This work addresses a critical security vulnerability in large reasoning models: their susceptibility to “overthinking” when confronted with logically inconsistent or incomplete inputs, which can trigger excessively verbose reasoning chains, exhaust computational resources, and thereby expose a novel denial-of-service attack surface. The study formally characterizes overthinking as an exploitable flaw and introduces a black-box adversarial framework based on a hierarchical genetic algorithm. This framework automatically generates effective adversarial prompts by perturbing the logical structure of queries and optimizing a composite fitness function that jointly considers response length and reflectiveness. Experiments demonstrate that the proposed method increases average output length by 26.1× across four mainstream reasoning models, substantially outperforming both human-crafted and benign baselines. Notably, adversarial samples generated using smaller models successfully transfer to large commercial systems.

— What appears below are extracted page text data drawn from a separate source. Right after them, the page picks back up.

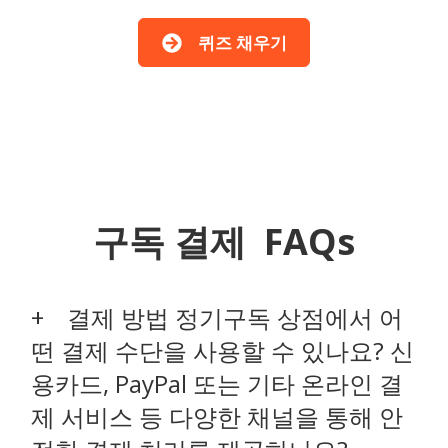
퀴즈 채우기
구독 결제 FAQs
결제 방법 정기구독 상점에서 어
떤 결제 수단을 사용할 수 있나요? 신
용카드, PayPal 또는 기타 온라인 결
제 서비스 등 다양한 채널을 통해 안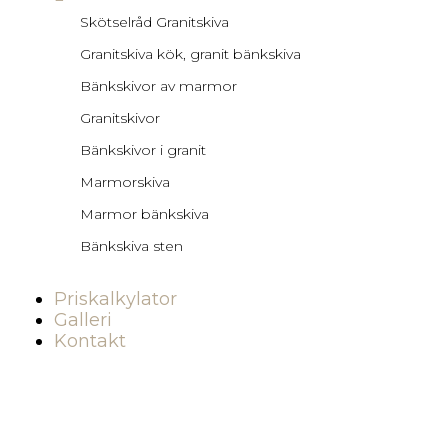
Skötselråd Granitskiva
Granitskiva kök, granit bänkskiva
Bänkskivor av marmor
Granitskivor
Bänkskivor i granit
Marmorskiva
Marmor bänkskiva
Bänkskiva sten
Priskalkylator
Galleri
Kontakt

Large Reasoning Models (LRMs) are increasingly integrated into systems requiring reliable multi-step inference, yet this growing dependence exposes new vulnerabilities related to computational availability. In particular, LRMs exhibit a tendency to "overthink", producing excessively long and redundant reasoning traces, when confronted with incomplete or logically inconsistent inputs. This behavior significantly increases inference latency and energy consumption, forming a potential vector for denial-of-service (DoS) style resource exhaustion. In this work, we investigate this attack surface and propose an automated black-box framework that induces overthinking in LRMs by systematically perturbing the logical structure of input problems. Our method employs a hierarchical genetic algorithm (HGA) operating on structured problem decompositions, and optimizes a composite fitness function designed to maximize both response length and reflective overthinking markers. Across four state-of-the-art reasoning models, the proposed method substantially amplifies output length, achieving up to a 26.1x increase on the MATH benchmark and consistently outperforming benign and manually crafted missing-premise baselines. We further demonstrate strong transferability, showing that adversarial inputs evolved using a small proxy model retain high effectiveness against large commercial LRMs. These findings highlight overthinking as a shared and exploitable vulnerability in modern reasoning systems, underscoring the need for more robust defenses.